* Work order
According to the biographical text, during which years was he a lecturer and later a university professor at Tel Aviv University?

* Study text
= Beginning of Section =
He graduated from Tel Aviv University twice, first with a B.A. in economics and statistics (1969) and then as a member of the first graduating class in the economics M.A. program (1971). Just three years later he completed his Ph.D. in economics at Harvard. Returning immediately to Tel Aviv University, he was a lecturer and later a university professor (1974–2004). In 1997, having already made landmark contributions in three separate areas of economics, he agreed to return to Harvard University.

He is married to Ruth Helpman, and has two daughters. A man of many interests, he is particularly passion about opera.
= End of Section =
* Data records
= Beginning of Section =
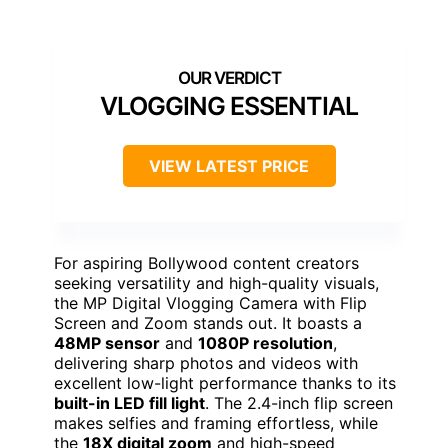
VLOGGING ESSENTIAL
VIEW LATEST PRICE
For aspiring Bollywood content creators
seeking versatility and high-quality visuals,
the MP Digital Vlogging Camera with Flip
Screen and Zoom stands out. It boasts a
48MP sensor
and
1080P resolution
,
delivering sharp photos and videos with
excellent low-light performance thanks to its
built-in LED fill light
. The 2.4-inch flip screen
makes selfies and framing effortless, while
the
18X digital zoom
and high-speed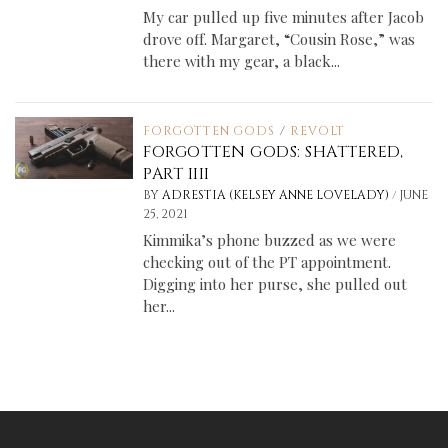
My car pulled up five minutes after Jacob
drove off. Margaret, “Cousin Rose,” was
there with my gear, a black...
FORGOTTEN GODS
/
REVOLT
FORGOTTEN GODS: SHATTERED,
PART IIII
/
BY
ADRESTIA (KELSEY ANNE LOVELADY)
JUNE
25, 2021
Kimmika’s phone buzzed as we were
checking out of the PT appointment.
Digging into her purse, she pulled out
her...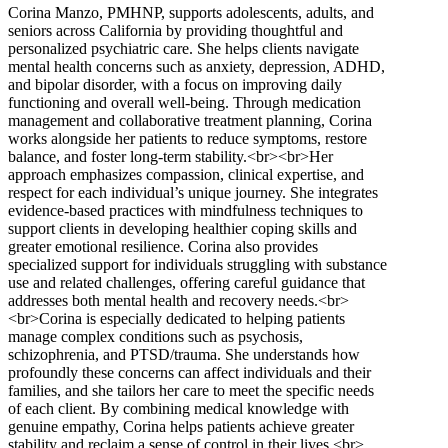
Corina Manzo, PMHNP, supports adolescents, adults, and
seniors across California by providing thoughtful and
personalized psychiatric care. She helps clients navigate
mental health concerns such as anxiety, depression, ADHD,
and bipolar disorder, with a focus on improving daily
functioning and overall well-being. Through medication
management and collaborative treatment planning, Corina
works alongside her patients to reduce symptoms, restore
balance, and foster long-term stability.<br><br>Her
approach emphasizes compassion, clinical expertise, and
respect for each individual’s unique journey. She integrates
evidence-based practices with mindfulness techniques to
support clients in developing healthier coping skills and
greater emotional resilience. Corina also provides
specialized support for individuals struggling with substance
use and related challenges, offering careful guidance that
addresses both mental health and recovery needs.<br>
<br>Corina is especially dedicated to helping patients
manage complex conditions such as psychosis,
schizophrenia, and PTSD/trauma. She understands how
profoundly these concerns can affect individuals and their
families, and she tailors her care to meet the specific needs
of each client. By combining medical knowledge with
genuine empathy, Corina helps patients achieve greater
stability and reclaim a sense of control in their lives.<br>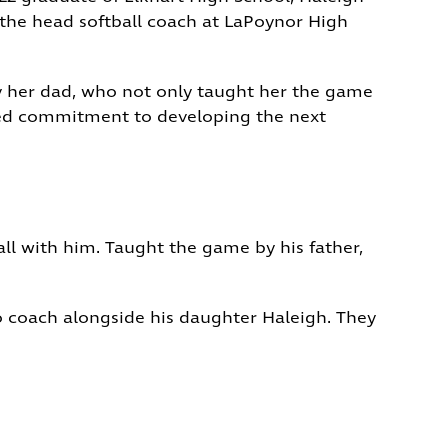
y the head softball coach at LaPoynor High
by her dad, who not only taught her the game
ared commitment to developing the next
ll with him. Taught the game by his father,
o coach alongside his daughter Haleigh. They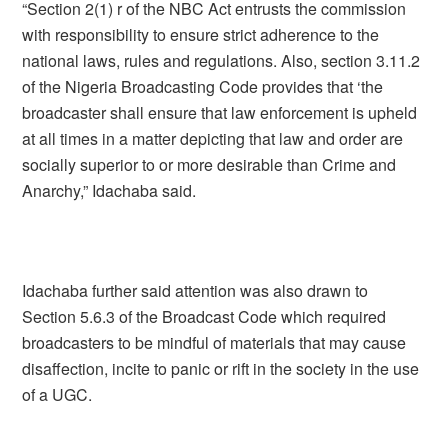
“Section 2(1) r of the NBC Act entrusts the commission
with responsibility to ensure strict adherence to the
national laws, rules and regulations. Also, section 3.11.2
of the Nigeria Broadcasting Code provides that ‘the
broadcaster shall ensure that law enforcement is upheld
at all times in a matter depicting that law and order are
socially superior to or more desirable than Crime and
Anarchy,” Idachaba said.
Idachaba further said attention was also drawn to
Section 5.6.3 of the Broadcast Code which required
broadcasters to be mindful of materials that may cause
disaffection, incite to panic or rift in the society in the use
of a UGC.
= End of Section =
* Your solution
From 1974 to 2004.